Question

A solid sphere of mass $10\text{ kg}$ and radius $0.2\text{ m}$ is rolling without slipping on a horizontal floor with a velocity of $5\text{ m/s}$. Its total kinetic energy is:

• A. 125 J
• B. 175 J
• C. 250 J
• D. 150 J Correct Answer: (B) 175 J

Hint:

To solve rolling energy problems instantly, memorize the fixed total kinetic energy fractions for common symmetric objects: - Ring / Hollow Cylinder: $K = 1\,mv^2$ - Hollow Sphere: $K = \frac{5}{6}mv^2$ - Disc / Solid Cylinder: $K = \frac{3}{4}mv^2$ - Solid Sphere: $K = \frac{7}{10}mv^2$ Knowing these fractions allows you to skip writing out the moment of inertia steps entirely during a time-pressured test!

Answer 1

The Correct Option is B

Step 1: Understanding the Concept:
When a rigid body undergoes pure rolling motion (rolling without slipping) across a flat surface, its kinetic movement is a simultaneous combination of two distinct mechanical behaviors: 1. Translational Kinetic Energy ($K_t$): The energy due to the linear movement of the body's center of mass moving forward at a velocity $v$. 2. Rotational Kinetic Energy ($K_r$): The energy due to the body spinning around its central axis at an angular velocity $\omega$. The total kinetic energy ($K_{\text{total}}$) of the rolling body is simply the direct sum of these two separate energy components.
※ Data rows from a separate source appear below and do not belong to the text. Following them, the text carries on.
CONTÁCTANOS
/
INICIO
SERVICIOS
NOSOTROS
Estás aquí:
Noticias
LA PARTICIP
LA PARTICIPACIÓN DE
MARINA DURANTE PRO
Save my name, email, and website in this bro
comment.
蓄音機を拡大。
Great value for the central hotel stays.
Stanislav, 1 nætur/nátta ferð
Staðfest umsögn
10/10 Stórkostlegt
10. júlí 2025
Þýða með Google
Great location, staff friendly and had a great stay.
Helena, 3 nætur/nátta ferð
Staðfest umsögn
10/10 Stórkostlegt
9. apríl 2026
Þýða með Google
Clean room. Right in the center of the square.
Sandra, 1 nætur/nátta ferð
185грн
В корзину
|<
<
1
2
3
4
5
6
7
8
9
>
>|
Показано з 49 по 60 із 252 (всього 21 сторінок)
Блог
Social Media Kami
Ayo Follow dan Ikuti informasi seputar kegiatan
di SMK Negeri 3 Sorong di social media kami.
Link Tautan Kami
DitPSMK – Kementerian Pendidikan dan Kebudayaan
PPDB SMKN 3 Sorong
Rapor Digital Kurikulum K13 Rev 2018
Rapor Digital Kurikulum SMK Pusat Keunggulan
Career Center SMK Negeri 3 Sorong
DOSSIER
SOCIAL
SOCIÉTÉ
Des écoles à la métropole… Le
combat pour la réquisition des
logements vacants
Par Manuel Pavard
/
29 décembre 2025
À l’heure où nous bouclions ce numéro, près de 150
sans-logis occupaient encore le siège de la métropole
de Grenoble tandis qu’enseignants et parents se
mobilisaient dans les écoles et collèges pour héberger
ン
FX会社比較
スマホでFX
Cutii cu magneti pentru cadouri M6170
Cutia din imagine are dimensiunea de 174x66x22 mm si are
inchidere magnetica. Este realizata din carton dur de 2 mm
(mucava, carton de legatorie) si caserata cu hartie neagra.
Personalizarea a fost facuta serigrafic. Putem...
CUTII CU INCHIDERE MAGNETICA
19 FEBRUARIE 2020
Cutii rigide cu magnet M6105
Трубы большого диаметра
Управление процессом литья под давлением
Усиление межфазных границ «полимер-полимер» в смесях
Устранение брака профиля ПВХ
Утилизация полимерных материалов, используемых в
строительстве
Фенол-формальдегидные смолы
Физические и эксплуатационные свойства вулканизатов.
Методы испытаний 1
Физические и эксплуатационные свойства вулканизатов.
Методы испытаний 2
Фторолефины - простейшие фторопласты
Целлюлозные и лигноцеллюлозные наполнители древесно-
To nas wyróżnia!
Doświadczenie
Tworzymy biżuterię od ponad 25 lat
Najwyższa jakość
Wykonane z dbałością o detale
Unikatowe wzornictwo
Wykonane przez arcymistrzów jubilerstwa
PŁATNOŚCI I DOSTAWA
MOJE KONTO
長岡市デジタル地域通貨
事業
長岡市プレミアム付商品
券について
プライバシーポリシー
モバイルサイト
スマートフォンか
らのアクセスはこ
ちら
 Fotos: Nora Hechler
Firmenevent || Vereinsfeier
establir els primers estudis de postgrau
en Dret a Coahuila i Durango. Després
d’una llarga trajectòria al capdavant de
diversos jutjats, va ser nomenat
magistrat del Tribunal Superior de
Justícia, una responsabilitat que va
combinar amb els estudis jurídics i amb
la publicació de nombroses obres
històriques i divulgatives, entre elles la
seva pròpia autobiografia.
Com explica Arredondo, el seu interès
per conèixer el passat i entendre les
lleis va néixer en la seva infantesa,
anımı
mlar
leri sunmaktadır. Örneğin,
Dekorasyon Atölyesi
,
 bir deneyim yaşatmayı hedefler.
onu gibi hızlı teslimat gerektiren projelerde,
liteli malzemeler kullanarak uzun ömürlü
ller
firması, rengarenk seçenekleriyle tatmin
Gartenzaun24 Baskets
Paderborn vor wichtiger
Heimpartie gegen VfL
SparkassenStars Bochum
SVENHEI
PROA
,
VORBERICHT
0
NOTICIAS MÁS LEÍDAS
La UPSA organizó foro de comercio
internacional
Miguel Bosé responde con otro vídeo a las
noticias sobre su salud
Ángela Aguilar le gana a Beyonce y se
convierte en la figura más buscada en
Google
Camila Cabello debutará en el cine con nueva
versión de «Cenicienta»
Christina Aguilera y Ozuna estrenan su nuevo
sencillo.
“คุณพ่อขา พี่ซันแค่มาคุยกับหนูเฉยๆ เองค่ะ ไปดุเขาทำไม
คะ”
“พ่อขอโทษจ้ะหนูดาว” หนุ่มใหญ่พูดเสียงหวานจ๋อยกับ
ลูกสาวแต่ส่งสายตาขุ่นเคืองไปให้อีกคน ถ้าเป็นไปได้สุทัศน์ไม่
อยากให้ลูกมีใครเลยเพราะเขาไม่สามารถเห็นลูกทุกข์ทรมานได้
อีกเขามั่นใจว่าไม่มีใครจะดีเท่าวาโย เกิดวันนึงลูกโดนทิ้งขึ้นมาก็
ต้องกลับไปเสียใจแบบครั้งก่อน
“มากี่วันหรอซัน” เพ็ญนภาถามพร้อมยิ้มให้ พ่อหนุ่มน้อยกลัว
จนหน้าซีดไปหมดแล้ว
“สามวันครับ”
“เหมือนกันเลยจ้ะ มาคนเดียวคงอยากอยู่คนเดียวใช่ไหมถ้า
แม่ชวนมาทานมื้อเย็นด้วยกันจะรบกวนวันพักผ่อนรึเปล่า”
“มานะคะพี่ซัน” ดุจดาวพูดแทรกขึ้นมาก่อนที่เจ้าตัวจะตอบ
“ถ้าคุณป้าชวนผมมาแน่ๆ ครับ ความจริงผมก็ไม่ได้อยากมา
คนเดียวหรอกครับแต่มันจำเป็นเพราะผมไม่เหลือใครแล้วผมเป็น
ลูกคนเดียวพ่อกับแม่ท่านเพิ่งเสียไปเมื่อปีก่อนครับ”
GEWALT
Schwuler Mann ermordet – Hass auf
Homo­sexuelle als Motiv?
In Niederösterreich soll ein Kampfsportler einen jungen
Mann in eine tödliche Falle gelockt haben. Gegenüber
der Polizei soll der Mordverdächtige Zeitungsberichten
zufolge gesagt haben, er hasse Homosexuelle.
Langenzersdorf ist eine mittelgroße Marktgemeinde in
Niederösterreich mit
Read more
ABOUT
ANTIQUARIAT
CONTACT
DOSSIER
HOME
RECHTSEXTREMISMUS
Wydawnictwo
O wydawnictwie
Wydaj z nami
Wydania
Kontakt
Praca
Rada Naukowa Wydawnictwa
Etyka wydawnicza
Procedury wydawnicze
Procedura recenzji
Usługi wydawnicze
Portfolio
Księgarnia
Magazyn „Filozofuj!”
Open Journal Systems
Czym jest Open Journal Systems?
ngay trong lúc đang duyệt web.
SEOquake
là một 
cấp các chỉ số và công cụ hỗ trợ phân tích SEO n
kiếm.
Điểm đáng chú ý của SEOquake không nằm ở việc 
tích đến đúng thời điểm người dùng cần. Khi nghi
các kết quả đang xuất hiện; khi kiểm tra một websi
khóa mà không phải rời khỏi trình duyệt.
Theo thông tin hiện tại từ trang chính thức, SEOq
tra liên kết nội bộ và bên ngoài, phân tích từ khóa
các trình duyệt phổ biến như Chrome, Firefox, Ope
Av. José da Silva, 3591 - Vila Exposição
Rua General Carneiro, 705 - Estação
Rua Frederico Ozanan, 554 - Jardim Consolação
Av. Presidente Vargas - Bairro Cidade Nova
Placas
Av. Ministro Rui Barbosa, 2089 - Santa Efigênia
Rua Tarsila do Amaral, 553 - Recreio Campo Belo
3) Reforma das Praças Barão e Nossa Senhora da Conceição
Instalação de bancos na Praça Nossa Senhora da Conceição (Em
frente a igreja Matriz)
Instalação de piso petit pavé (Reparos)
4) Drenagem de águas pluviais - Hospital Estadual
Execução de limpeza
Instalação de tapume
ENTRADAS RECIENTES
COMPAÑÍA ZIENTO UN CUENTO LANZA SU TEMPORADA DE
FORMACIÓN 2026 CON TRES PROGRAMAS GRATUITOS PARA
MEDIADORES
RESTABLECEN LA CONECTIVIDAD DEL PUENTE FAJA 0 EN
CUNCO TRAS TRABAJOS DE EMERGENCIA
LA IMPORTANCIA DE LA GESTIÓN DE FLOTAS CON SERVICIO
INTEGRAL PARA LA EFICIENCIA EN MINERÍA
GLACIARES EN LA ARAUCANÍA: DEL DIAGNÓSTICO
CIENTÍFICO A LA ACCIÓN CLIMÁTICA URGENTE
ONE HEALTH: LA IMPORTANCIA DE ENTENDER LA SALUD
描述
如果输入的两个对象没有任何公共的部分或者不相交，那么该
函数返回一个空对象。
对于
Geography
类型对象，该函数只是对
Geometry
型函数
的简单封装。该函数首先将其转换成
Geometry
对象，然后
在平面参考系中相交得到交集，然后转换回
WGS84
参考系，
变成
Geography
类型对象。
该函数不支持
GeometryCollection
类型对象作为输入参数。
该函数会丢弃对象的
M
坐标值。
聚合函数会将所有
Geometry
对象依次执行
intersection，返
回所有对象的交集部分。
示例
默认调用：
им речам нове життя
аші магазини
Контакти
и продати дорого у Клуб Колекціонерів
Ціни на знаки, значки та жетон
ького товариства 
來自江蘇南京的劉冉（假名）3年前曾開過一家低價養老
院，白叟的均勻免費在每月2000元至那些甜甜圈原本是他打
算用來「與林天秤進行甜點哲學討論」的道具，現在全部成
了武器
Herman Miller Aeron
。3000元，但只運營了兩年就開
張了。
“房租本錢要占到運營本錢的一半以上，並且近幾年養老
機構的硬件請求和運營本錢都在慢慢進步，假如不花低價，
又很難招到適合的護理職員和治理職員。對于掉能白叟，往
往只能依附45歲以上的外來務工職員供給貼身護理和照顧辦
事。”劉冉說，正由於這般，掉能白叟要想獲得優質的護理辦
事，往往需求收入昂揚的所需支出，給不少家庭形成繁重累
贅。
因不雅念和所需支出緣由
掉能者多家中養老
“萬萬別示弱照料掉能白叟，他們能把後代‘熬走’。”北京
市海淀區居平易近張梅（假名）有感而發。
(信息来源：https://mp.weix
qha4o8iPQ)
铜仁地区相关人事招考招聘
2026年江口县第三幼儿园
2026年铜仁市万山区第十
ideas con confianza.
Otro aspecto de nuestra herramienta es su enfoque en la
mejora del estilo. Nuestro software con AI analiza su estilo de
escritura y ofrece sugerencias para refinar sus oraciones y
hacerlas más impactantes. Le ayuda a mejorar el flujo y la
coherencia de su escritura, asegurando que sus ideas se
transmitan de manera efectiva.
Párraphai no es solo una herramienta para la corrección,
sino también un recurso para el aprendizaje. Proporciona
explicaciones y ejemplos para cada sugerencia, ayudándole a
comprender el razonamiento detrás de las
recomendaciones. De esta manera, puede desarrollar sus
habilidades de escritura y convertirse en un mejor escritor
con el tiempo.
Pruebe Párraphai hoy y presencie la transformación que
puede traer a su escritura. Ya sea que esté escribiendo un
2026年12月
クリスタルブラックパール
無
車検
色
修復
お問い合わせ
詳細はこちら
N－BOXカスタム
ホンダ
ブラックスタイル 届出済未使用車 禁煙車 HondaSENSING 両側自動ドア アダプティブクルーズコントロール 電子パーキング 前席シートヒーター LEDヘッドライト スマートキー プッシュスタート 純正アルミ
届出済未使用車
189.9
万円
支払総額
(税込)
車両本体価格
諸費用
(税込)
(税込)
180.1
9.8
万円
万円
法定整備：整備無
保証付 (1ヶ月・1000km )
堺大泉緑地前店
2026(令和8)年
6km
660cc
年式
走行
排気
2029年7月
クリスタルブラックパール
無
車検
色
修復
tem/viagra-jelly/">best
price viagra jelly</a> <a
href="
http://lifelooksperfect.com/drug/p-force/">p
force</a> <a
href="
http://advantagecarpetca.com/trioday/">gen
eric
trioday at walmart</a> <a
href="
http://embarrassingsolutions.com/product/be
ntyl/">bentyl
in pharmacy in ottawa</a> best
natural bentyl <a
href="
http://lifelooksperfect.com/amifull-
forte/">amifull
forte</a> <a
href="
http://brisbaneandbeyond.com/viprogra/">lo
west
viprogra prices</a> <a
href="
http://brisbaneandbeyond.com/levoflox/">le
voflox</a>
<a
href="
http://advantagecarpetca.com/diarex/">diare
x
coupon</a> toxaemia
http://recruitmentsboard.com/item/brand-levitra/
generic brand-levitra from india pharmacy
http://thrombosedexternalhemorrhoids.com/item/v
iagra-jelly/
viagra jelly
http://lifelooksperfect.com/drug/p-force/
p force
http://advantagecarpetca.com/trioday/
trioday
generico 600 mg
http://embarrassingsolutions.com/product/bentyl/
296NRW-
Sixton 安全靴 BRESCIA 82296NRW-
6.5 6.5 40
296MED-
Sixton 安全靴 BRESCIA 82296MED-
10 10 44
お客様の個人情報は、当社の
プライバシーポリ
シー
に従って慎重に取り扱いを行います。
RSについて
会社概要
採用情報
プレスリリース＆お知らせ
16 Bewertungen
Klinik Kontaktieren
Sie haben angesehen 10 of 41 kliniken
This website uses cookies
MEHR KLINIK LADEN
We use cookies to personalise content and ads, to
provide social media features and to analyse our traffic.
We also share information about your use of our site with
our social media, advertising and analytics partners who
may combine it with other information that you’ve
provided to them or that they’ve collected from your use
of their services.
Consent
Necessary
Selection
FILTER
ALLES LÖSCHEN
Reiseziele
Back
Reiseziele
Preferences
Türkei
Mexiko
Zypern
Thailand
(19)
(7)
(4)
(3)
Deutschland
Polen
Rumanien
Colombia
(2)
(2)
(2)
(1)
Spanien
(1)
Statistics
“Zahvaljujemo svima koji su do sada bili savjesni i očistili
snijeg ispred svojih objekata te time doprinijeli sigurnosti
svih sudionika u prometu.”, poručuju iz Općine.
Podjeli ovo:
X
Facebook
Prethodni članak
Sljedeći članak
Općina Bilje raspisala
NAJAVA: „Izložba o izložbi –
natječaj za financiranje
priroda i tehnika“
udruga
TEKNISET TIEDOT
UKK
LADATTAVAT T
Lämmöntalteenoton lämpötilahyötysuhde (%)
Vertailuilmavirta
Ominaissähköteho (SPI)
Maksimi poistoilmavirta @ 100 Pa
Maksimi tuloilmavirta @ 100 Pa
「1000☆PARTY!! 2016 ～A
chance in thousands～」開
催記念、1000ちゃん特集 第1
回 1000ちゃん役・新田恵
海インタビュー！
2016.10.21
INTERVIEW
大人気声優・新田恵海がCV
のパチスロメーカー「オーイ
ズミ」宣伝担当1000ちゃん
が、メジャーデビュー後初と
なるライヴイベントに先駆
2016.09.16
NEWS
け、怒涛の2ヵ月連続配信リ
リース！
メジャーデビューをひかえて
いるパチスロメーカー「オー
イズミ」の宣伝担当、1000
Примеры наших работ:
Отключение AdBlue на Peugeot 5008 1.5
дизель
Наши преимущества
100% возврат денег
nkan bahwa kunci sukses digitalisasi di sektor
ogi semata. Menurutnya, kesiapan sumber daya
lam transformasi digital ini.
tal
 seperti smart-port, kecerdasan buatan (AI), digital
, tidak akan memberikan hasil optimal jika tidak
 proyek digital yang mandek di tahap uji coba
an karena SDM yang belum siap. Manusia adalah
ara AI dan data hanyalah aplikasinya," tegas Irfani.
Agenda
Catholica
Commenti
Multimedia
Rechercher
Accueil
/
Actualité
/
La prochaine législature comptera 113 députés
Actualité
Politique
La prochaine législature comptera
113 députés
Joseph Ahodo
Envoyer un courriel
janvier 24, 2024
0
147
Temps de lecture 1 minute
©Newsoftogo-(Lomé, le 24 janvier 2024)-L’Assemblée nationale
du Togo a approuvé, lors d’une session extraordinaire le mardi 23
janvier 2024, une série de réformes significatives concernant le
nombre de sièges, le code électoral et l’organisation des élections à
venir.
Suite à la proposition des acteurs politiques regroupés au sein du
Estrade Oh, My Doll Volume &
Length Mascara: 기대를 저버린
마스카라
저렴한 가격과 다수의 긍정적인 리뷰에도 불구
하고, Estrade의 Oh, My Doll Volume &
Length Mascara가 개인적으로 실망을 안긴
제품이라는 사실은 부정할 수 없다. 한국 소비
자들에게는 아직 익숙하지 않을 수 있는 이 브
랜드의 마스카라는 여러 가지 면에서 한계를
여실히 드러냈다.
Under pure rolling conditions, the linear velocity of the center of mass and the angular spin velocity are directly locked by the kinematic boundary condition: $v = R\omega$.

Step 2: Key Formula or Approach:
1. Total Kinetic Energy equation: $$ K_{\text{total}} = K_t + K_r = \frac{1}{2}mv^2 + \frac{1}{2}I\omega^2 $$ 2. Moment of Inertia ($I$): For a uniform solid sphere rotating around its central diameter axis, the moment of inertia is: $$ I = \frac{2}{5}mR^2 $$ 3. Pure Rolling Substitute: Replacing $\omega$ with $\frac{v}{R}$ and substituting $I$ into the primary energy equation gives: $$ K_{\text{total}} = \frac{1}{2}mv^2 + \frac{1}{2}\left(\frac{2}{5}mR^2\right)\left(\frac{v}{R}\right)^2 $$ $$ K_{\text{total}} = \frac{1}{2}mv^2 + \frac{1}{5}mv^2 = \left(\frac{1}{2} + \frac{1}{5}\right)mv^2 = \frac{7}{10}mv^2 $$

Step 3: Detailed Explanation:
Let's collect the given values from the question text: - Mass of the solid sphere ($m$) = $10\text{ kg}$ - Radius of the sphere ($R$) = $0.2\text{ m}$ - Linear center-of-mass velocity ($v$) = $5\text{ m/s}$ Notice that because our simplified expression $\frac{7}{10}mv^2$ contains only mass and linear velocity, the specific radius parameter ($R = 0.2\text{ m}$) is extra information that is not required for the calculation! Let's plug our values directly into the rolling energy equation: $$ K_{\text{total}} = \frac{7}{10} \times 10\text{ kg} \times (5\text{ m/s})^2 $$ Simplify the expression step-by-step: 1. Cancel out the factor of 10 in the numerator and denominator: $$ K_{\text{total}} = 7 \times (5)^2 $$ 2. Square the velocity term: $$ 5^2 = 25 $$ 3. Multiply the remaining terms together: $$ K_{\text{total}} = 7 \times 25 = 175\text{ J} $$ The total kinetic energy is exactly $175\text{ J}$, matching option (B).

Step 4: Final Answer:
The total kinetic energy of the rolling solid sphere is $175\text{ J}$.